[INSTRUCTION] Reproduce all of the material below word for word, keeping every line unchanged.

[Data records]
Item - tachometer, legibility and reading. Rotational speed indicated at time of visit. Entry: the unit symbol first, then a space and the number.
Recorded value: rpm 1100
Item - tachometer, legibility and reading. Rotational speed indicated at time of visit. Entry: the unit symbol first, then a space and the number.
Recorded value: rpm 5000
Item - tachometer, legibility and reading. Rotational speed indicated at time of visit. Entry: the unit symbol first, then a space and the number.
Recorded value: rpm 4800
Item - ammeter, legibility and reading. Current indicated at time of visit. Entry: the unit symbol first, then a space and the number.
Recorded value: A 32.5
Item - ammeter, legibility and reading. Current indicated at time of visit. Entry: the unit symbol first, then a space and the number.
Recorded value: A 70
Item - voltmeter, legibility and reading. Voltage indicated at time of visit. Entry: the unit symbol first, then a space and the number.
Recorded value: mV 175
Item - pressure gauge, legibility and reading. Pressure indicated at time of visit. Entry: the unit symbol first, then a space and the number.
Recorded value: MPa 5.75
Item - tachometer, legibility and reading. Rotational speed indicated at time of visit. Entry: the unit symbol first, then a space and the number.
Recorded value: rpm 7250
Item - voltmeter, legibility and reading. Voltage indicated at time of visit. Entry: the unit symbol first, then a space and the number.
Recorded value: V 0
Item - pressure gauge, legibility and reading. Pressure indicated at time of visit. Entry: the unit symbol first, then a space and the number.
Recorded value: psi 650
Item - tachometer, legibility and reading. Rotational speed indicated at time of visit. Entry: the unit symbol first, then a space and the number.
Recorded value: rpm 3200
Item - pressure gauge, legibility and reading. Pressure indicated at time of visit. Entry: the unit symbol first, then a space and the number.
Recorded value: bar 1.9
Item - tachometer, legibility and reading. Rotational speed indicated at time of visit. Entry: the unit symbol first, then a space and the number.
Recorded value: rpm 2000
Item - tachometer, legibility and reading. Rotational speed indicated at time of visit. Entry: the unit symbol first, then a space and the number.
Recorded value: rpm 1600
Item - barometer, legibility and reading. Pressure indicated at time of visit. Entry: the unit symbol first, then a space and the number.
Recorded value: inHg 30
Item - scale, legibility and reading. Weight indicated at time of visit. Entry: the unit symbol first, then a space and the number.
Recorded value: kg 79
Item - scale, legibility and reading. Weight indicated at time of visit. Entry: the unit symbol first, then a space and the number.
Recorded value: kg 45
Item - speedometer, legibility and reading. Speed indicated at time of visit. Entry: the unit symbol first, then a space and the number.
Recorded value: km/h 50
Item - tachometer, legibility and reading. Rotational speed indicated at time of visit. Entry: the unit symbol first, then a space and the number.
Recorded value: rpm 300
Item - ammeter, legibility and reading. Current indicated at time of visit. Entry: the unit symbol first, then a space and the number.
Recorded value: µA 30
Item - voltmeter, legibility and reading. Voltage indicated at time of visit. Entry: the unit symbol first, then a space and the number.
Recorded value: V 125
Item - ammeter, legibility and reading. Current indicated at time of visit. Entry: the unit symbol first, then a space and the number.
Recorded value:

[EXERCISE SOLUTION]
Item - tachometer, legibility and reading. Rotational speed indicated at time of visit. Entry: the unit symbol first, then a space and the number.
Recorded value: rpm 1100
Item - tachometer, legibility and reading. Rotational speed indicated at time of visit. Entry: the unit symbol first, then a space and the number.
Recorded value: rpm 5000
Item - tachometer, legibility and reading. Rotational speed indicated at time of visit. Entry: the unit symbol first, then a space and the number.
Recorded value: rpm 4800
Item - ammeter, legibility and reading. Current indicated at time of visit. Entry: the unit symbol first, then a space and the number.
Recorded value: A 32.5
Item - ammeter, legibility and reading. Current indicated at time of visit. Entry: the unit symbol first, then a space and the number.
Recorded value: A 70
Item - voltmeter, legibility and reading. Voltage indicated at time of visit. Entry: the unit symbol first, then a space and the number.
Recorded value: mV 175
Item - pressure gauge, legibility and reading. Pressure indicated at time of visit. Entry: the unit symbol first, then a space and the number.
Recorded value: MPa 5.75
Item - tachometer, legibility and reading. Rotational speed indicated at time of visit. Entry: the unit symbol first, then a space and the number.
Recorded value: rpm 7250
Item - voltmeter, legibility and reading. Voltage indicated at time of visit. Entry: the unit symbol first, then a space and the number.
Recorded value: V 0
Item - pressure gauge, legibility and reading. Pressure indicated at time of visit. Entry: the unit symbol first, then a space and the number.
Recorded value: psi 650
Item - tachometer, legibility and reading. Rotational speed indicated at time of visit. Entry: the unit symbol first, then a space and the number.
Recorded value: rpm 3200
Item - pressure gauge, legibility and reading. Pressure indicated at time of visit. Entry: the unit symbol first, then a space and the number.
Recorded value: bar 1.9
Item - tachometer, legibility and reading. Rotational speed indicated at time of visit. Entry: the unit symbol first, then a space and the number.
Recorded value: rpm 2000
Item - tachometer, legibility and reading. Rotational speed indicated at time of visit. Entry: the unit symbol first, then a space and the number.
Recorded value: rpm 1600
Item - barometer, legibility and reading. Pressure indicated at time of visit. Entry: the unit symbol first, then a space and the number.
Recorded value: inHg 30
Item - scale, legibility and reading. Weight indicated at time of visit. Entry: the unit symbol first, then a space and the number.
Recorded value: kg 79
Item - scale, legibility and reading. Weight indicated at time of visit. Entry: the unit symbol first, then a space and the number.
Recorded value: kg 45
Item - speedometer, legibility and reading. Speed indicated at time of visit. Entry: the unit symbol first, then a space and the number.
Recorded value: km/h 50
Item - tachometer, legibility and reading. Rotational speed indicated at time of visit. Entry: the unit symbol first, then a space and the number.
Recorded value: rpm 300
Item - ammeter, legibility and reading. Current indicated at time of visit. Entry: the unit symbol first, then a space and the number.
Recorded value: µA 30
Item - voltmeter, legibility and reading. Voltage indicated at time of visit. Entry: the unit symbol first, then a space and the number.
Recorded value: V 125
Item - ammeter, legibility and reading. Current indicated at time of visit. Entry: the unit symbol first, then a space and the number.
Recorded value:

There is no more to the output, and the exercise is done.